■ **PROBLEM TO SOLVE**: The response should hold each line from the entries below where "label" is found.

Saved data entries:
########

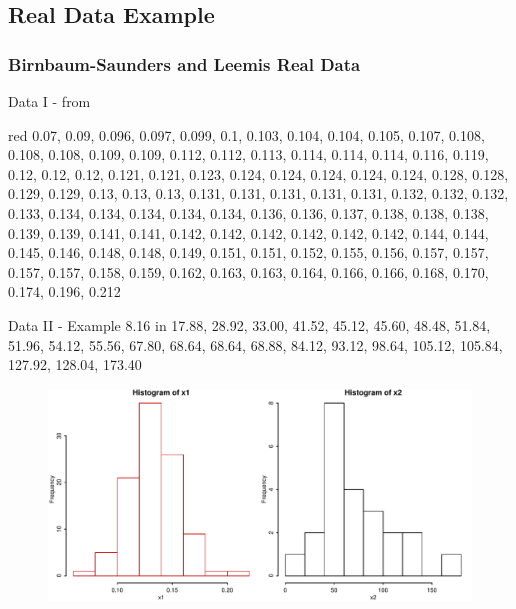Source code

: \subsection{Real Data Example}
\begin{frame}
  \frametitle{Birnbaum-Saunders and Leemis Real Data}
\begin{footnotesize}
\begin{block}{Data I  - from  }
\begin{color}{red}
0.07, 0.09, 0.096, 0.097, 0.099, 0.1, 0.103, 0.104, 0.104,
0.105, 0.107, 0.108, 0.108, 0.108, 0.109, 0.109, 0.112, 0.112,
0.113, 0.114, 0.114, 0.114, 0.116, 0.119, 0.12, 0.12, 0.12, 0.121,
0.121, 0.123, 0.124, 0.124, 0.124, 0.124, 0.124, 0.128, 0.128,
0.129, 0.129, 0.13, 0.13, 0.13, 0.131, 0.131, 0.131, 0.131, 0.131,
0.132, 0.132, 0.132, 0.133, 0.134, 0.134, 0.134, 0.134, 0.134,
0.136, 0.136, 0.137, 0.138, 0.138, 0.138, 0.139, 0.139, 0.141,
0.141, 0.142, 0.142, 0.142, 0.142, 0.142, 0.142, 0.144, 0.144,
0.145, 0.146, 0.148, 0.148, 0.149, 0.151, 0.151, 0.152, 0.155,
0.156, 0.157, 0.157, 0.157, 0.157, 0.158, 0.159, 0.162, 0.163,
0.163, 0.164, 0.166, 0.166, 0.168, 0.170, 0.174, 0.196, 0.212
\end{color}
\end{block}

\begin{block}{Data II - Example 8.16 in }
17.88, 28.92, 33.00, 41.52, 45.12, 45.60, 48.48, 51.84, 51.96,
         54.12, 55.56, 67.80, 68.64, 68.64, 68.88, 84.12, 93.12, 98.64,
        105.12, 105.84, 127.92, 128.04, 173.40
\end{block}
\end{footnotesize}
\end{frame}

\begin{frame}   %
\begin{figure}[h]
   \includegraphics[width=4.5in]{hist4.pdf} %
   \vspace{-3ex}
\end{figure}
\end{frame}

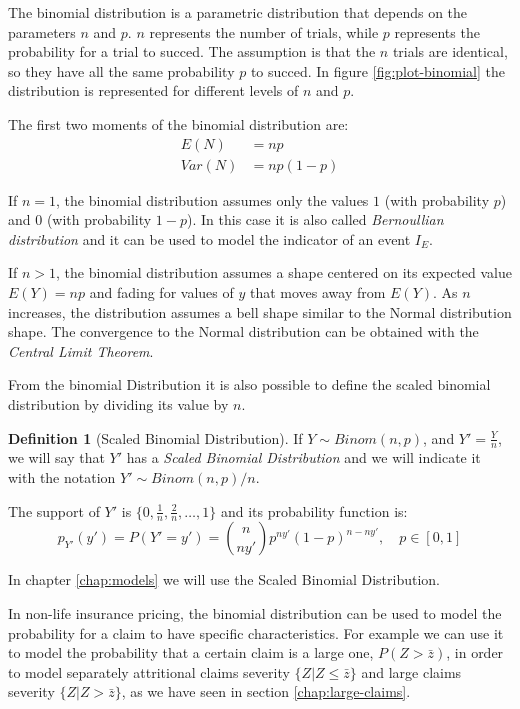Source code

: \documentclass[a4paper, twoside, openright, 12pt]{report}
\theoremstyle{definition}
\newtheorem{definition}{Definition}[chapter]
\theoremstyle{definition}
\theoremstyle{definition}
\theoremstyle{remark}
\begin{document}
The binomial distribution is a parametric distribution that depends on the parameters \(n\) and \(p\). \(n\) represents the number of trials, while \(p\) represents the probability for a trial to succed. The assumption is that the \(n\) trials are identical, so they have all the same probability \(p\) to succed. In figure \ref{fig:plot-binomial} the distribution is represented for different levels of \(n\) and \(p\).

The first two moments of the binomial distribution are:
\begin{align*}
E(N)   & = np \\
Var(N) & = np(1-p)
\end{align*}

If \(n = 1\), the binomial distribution assumes only the values \(1\) (with probability \(p\)) and \(0\) (with probability \(1-p\)). In this case it is also called \emph{Bernoullian distribution} and it can be used to model the indicator of an event \(I_E\).

If \(n>1\), the binomial distribution assumes a shape centered on its expected value \(E(Y)=np\) and fading for values of \(y\) that moves away from \(E(Y)\). As \(n\) increases, the distribution assumes a bell shape similar to the Normal distribution shape. The convergence to the Normal distribution can be obtained with the \emph{Central Limit Theorem}.

From the binomial Distribution it is also possible to define the scaled binomial distribution by dividing its value by \(n\).

\begin{definition}[Scaled Binomial Distribution]
\label{def:def-scaled-binomial} \iffalse (Scaled Binomial Distribution) \fi{} If \(Y\sim Binom(n, p)\), and \(Y' = \frac{Y}{n}\), we will say that \(Y'\) has a \textit{Scaled Binomial Distribution} and we will indicate it with the notation \(Y' \sim Binom(n, p)/n\).

The support of \(Y'\) is \(\{0, \frac{1}{n}, \frac{2}{n}, \dots, 1 \}\) and its probability function is:
\[
p_{Y'}(y') = P\left( Y' = y' \right) = \binom{n}{ny'} p^{ny'} (1-p)^{n-ny'}, \quad p \in [0, 1]
\]
\end{definition}

In chapter \ref{chap:models} we will use the Scaled Binomial Distribution.

In non-life insurance pricing, the binomial distribution can be used to model the probability for a claim to have specific characteristics. For example we can use it to model the probability that a certain claim is a large one, \(P(Z>\bar{z})\), in order to model separately attritional claims severity \(\{Z|Z\le\bar{z}\}\) and large claims severity \(\{Z|Z>\bar{z}\}\), as we have seen in section \ref{chap:large-claims}.
\end{document}
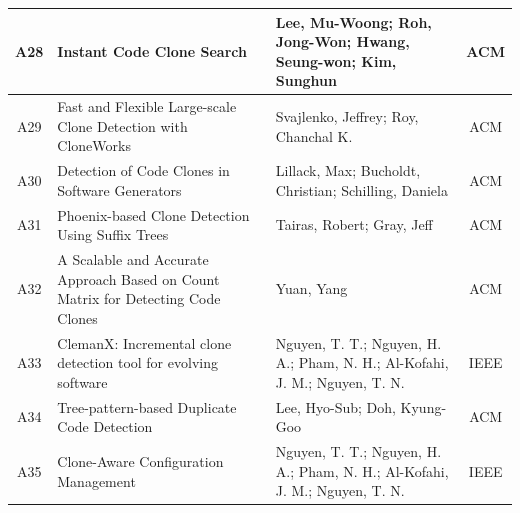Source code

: \begin{table}[ht]
{\begin{tabular}{cllc}
			A28  & Instant Code Clone Search                                                                                                            & Lee, Mu-Woong; Roh, Jong-Won; Hwang, Seung-won; Kim, Sunghun                                                          & ACM                                                       \\\hline 
			A29  & Fast and Flexible Large-scale Clone Detection with CloneWorks                                                                        & Svajlenko, Jeffrey; Roy, Chanchal K.                                                                                  & ACM                                                       \\\hline 
			A30  & Detection of Code Clones in Software Generators                                                                                      & Lillack, Max; Bucholdt, Christian; Schilling, Daniela                                                                 & ACM                                                       \\\hline 
			
			
			A31  & Phoenix-based Clone Detection Using Suffix Trees                                                                                     & Tairas, Robert; Gray, Jeff                                                                                            & ACM                                                       \\\hline 
			A32  & A Scalable and Accurate Approach Based on Count Matrix for Detecting Code Clones                                                     & Yuan, Yang                                                                                                            & ACM                                                       \\\hline 
			
			
			A33  & ClemanX: Incremental clone detection tool for evolving software                                                                      & Nguyen, T. T.; Nguyen, H. A.; Pham, N. H.;  Al-Kofahi, J. M.; Nguyen, T. N.                                           & IEEE                                                      \\\hline 
			
			
			
			A34  & Tree-pattern-based Duplicate Code Detection                                                                                          & Lee, Hyo-Sub; Doh, Kyung-Goo                                                                                          & ACM                                                       \\\hline 
			A35  & Clone-Aware Configuration Management                                                                                                 & Nguyen, T. T.; Nguyen, H. A.; Pham, N. H.;  Al-Kofahi, J. M.; Nguyen, T. N.                                           & IEEE                                                      \\\hline 
			

\end{tabular}}
\end{table}
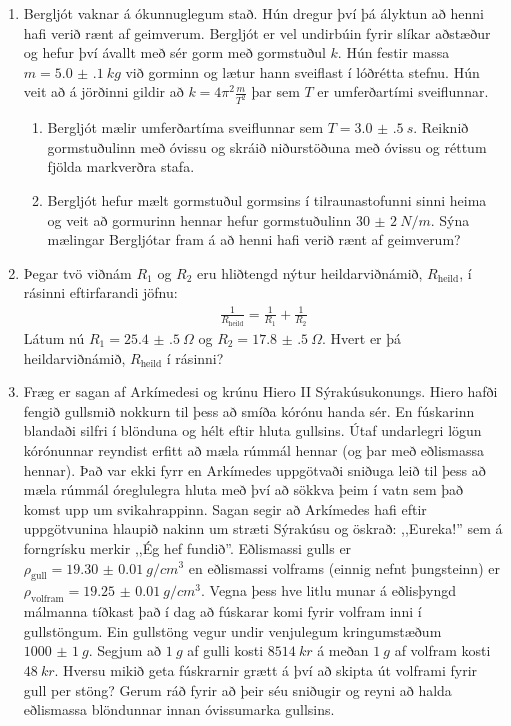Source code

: \ifdefined \wholebook \else\documentclass[oneside]{book}\usepackage{EdlBook}\graphicspath{{figures/}}
\begin{document}
\begin{enumerate}[label = \textbf{Dæmi \thechapter.\arabic*.}]
\item Bergljót vaknar á ókunnuglegum stað. Hún dregur því þá ályktun að henni hafi verið rænt af geimverum. Bergljót er vel undirbúin fyrir slíkar aðstæður og hefur því ávallt með sér gorm með gormstuðul $k$. Hún festir massa $m = \SI{5.0(1)}{kg}$ við gorminn og lætur hann sveiflast í lóðrétta stefnu. Hún veit að á jörðinni gildir að $k = 4\pi^2\frac{m}{T^2}$ þar sem $T$ er umferðartími sveiflunnar.
\begin{enumerate}[label = \textbf{(\alph*)}]
    \item Bergljót mælir umferðartíma sveiflunnar sem $T = \SI{3.0(5)}{s}$. Reiknið gormstuðulinn með óvissu og skráið niðurstöðuna með óvissu og réttum fjölda markverðra stafa.
    
    \item Bergljót hefur mælt gormstuðul gormsins í tilraunastofunni sinni heima og veit að gormurinn hennar hefur gormstuðulinn $\SI{30(2)}{N/m}$. Sýna mælingar Bergljótar fram á að henni hafi verið rænt af geimverum?
\end{enumerate}

\item Þegar tvö viðnám $R_1$ og $R_2$ eru hliðtengd nýtur heildarviðnámið, $R_{\text{heild}}$, í rásinni eftirfarandi jöfnu:
\begin{align*}
    \frac{1}{R_{\text{heild}}} = \frac{1}{R_1} + \frac{1}{R_2}
\end{align*}
Látum nú $R_1 = \SI{25.4(5)}{\Omega}$ og $R_2 = \SI{17.8(5)}{\Omega}$. Hvert er þá heildarviðnámið, $R_{\text{heild}}$ í rásinni?

\item Fræg er sagan af Arkímedesi og krúnu Hiero II Sýrakúsukonungs. Hiero hafði fengið gullsmið nokkurn til þess að smíða kórónu handa sér. En fúskarinn blandaði silfri í blönduna og hélt eftir hluta gullsins. Útaf undarlegri lögun kórónunnar reyndist erfitt að mæla rúmmál hennar (og þar með eðlismassa hennar). Það var ekki fyrr en Arkímedes uppgötvaði sniðuga leið til þess að mæla rúmmál óreglulegra hluta með því að sökkva þeim í vatn sem það komst upp um svikahrappinn.
Sagan segir að Arkímedes hafi eftir uppgötvunina hlaupið nakinn um stræti Sýrakúsu og öskrað: ,,Eureka!'' sem á forngrísku merkir ,,Ég hef fundið''. Eðlismassi gulls er $\rho_\text{gull} =  \SI{19.30(1)}{g/cm^3}$ en eðlismassi volframs (einnig nefnt þungsteinn) er $\rho_{\text{volfram}} = \SI{19.25(1)}{g/cm^3}$. Vegna þess hve litlu munar á eðlisþyngd málmanna tíðkast það í dag að fúskarar komi fyrir volfram inni í gullstöngum. Ein gullstöng vegur undir venjulegum kringumstæðum $\SI{1000(1)}{g}$.
Segjum að $\SI{1}{g}$ af gulli kosti $\SI{8514}{kr}$ á meðan $\SI{1}{g}$ af volfram kosti $\SI{48}{kr}$. Hversu mikið geta fúskrarnir grætt á því að skipta út volframi fyrir gull per stöng? Gerum ráð fyrir að þeir séu sniðugir og reyni að halda eðlismassa blöndunnar innan óvissumarka gullsins.

\end{enumerate}

\newpage




\ifdefined \wholebook \else
 \printindex
\end{document}

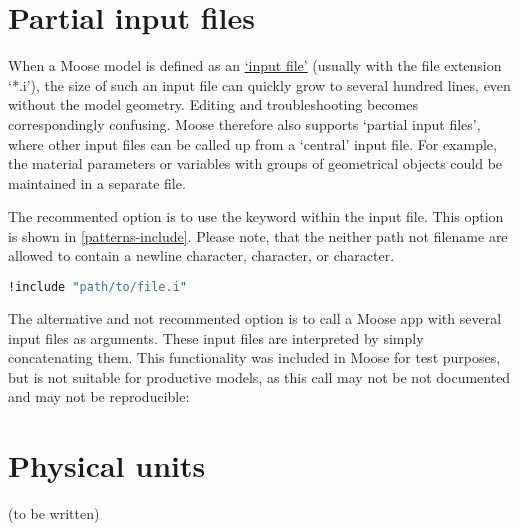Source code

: \section{Partial input files}
\label{chap:patterns-partial-input-files}

When a Moose model is defined as an
\href{https://mooseframework.inl.gov/application_usage/input_syntax.html}{‘input
    file’} (usually with the file extension ‘*.i’), the size of such an input file
can quickly grow to several hundred lines, even without the model geometry.
Editing and troubleshooting becomes correspondingly confusing. Moose therefore
also supports ‘partial input files’, where other input files can be called up
from a ‘central’ input file. For example, the material parameters or variables
with groups of geometrical objects could be maintained in a separate file.

The recommented option is to use the  keyword within the
input file. This option is shown in \autoref{patterns-include}. Please note,
that the neither path not filename are allowed to contain a newline character,
\codeword{#} character, or \codeword{[} character.

\begin{lstlisting}[language=perl, caption={Include anpther input file},label={patterns-include}]
!include "path/to/file.i"
\end{lstlisting}

The alternative and not recommented option is to call a Moose app with several
input files as arguments. These input files are interpreted by simply
concatenating them. This functionality was included in Moose for test purposes,
but is not suitable for productive models, as this call may not be not
documented and may not be reproducible:


\section{Physical units}
\label{chap:patterns-physical-units}

(to be written)

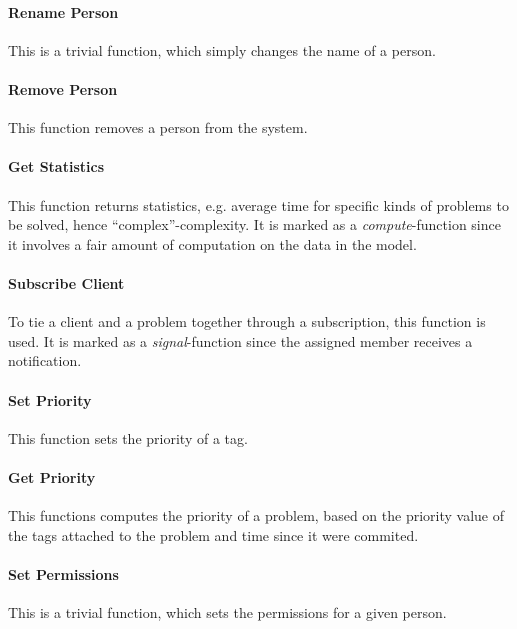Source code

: \paragraph{Rename Person} This is a trivial function, which simply changes the name of a person.

\paragraph{Remove Person} This function removes a person from the system.


\paragraph{Get Statistics} This function returns statistics, e.g. average time for specific kinds of problems to be solved, hence ``complex''-complexity. It is marked as a \textit{compute}-function since it involves a fair amount of computation on the data in the model.

\paragraph{Subscribe Client} To tie a client and a problem together through a subscription, this function is used. It is marked as a \textit{signal}-function since the assigned \astaff[] member receives a notification. 

\paragraph{Set Priority} This function sets the priority of a tag. 

\paragraph{Get Priority} This functions computes the priority of a problem, based on the priority value of the tags attached to the problem and time since it were commited.



\paragraph{Set Permissions} This is a trivial function, which sets the permissions for a given person.
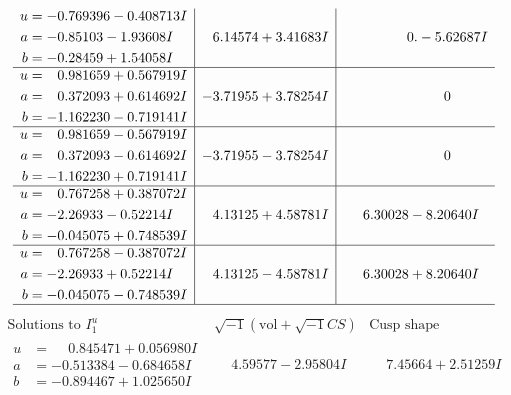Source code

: \documentclass[1p]{elsarticle_modified}
\theoremstyle{definition}
\newcommand{\I}{\sqrt{-1}}
\begin{document}
$$\begin{array}{c|c|c}
\begin{aligned}
u &= -0.769396 - 0.408713 I \\
a &= -0.85103 - 1.93608 I \\
b &= -0.28459 + 1.54058 I\end{aligned}
 & \phantom{-}6.14574 + 3.41683 I & \phantom{-0.000000 } 0. - 5.62687 I \\ \hline\begin{aligned}
u &= \phantom{-}0.981659 + 0.567919 I \\
a &= \phantom{-}0.372093 + 0.614692 I \\
b &= -1.162230 - 0.719141 I\end{aligned}
 & -3.71955 + 3.78254 I & \phantom{-0.000000 } 0 \\ \hline\begin{aligned}
u &= \phantom{-}0.981659 - 0.567919 I \\
a &= \phantom{-}0.372093 - 0.614692 I \\
b &= -1.162230 + 0.719141 I\end{aligned}
 & -3.71955 - 3.78254 I & \phantom{-0.000000 } 0 \\ \hline\begin{aligned}
u &= \phantom{-}0.767258 + 0.387072 I \\
a &= -2.26933 - 0.52214 I \\
b &= -0.045075 + 0.748539 I\end{aligned}
 & \phantom{-}4.13125 + 4.58781 I & \phantom{-}6.30028 - 8.20640 I \\ \hline\begin{aligned}
u &= \phantom{-}0.767258 - 0.387072 I \\
a &= -2.26933 + 0.52214 I \\
b &= -0.045075 - 0.748539 I\end{aligned}
 & \phantom{-}4.13125 - 4.58781 I & \phantom{-}6.30028 + 8.20640 I\\
 \hline 
 \end{array}$$\newpage$$\begin{array}{c|c|c}  
\text{Solutions to }I^u_{1}& \I (\text{vol} + \sqrt{-1}CS) & \text{Cusp shape}\\
 \hline 
\begin{aligned}
u &= \phantom{-}0.845471 + 0.056980 I \\
a &= -0.513384 - 0.684658 I \\
b &= -0.894467 + 1.025650 I\end{aligned}
 & \phantom{-}4.59577 - 2.95804 I & \phantom{-}7.45664 + 2.51259 I \\ \hline\begin{aligned}

\end{aligned}
\end{array}$$
\end{document}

########

■ **TASK RESPONSE**:
\label{def:def-scaled-binomial} \iffalse (Scaled Binomial Distribution) \fi{} If \(Y\sim Binom(n, p)\), and \(Y' = \frac{Y}{n}\), we will say that \(Y'\) has a \textit{Scaled Binomial Distribution} and we will indicate it with the notation \(Y' \sim Binom(n, p)/n\).
\begin{enumerate}[label = \textbf{Dæmi \thechapter.\arabic*.}]
\begin{enumerate}[label = \textbf{(\alph*)}]
\label{chap:patterns-partial-input-files}
\begin{lstlisting}[language=perl, caption={Include anpther input file},label={patterns-include}]
\label{chap:patterns-physical-units}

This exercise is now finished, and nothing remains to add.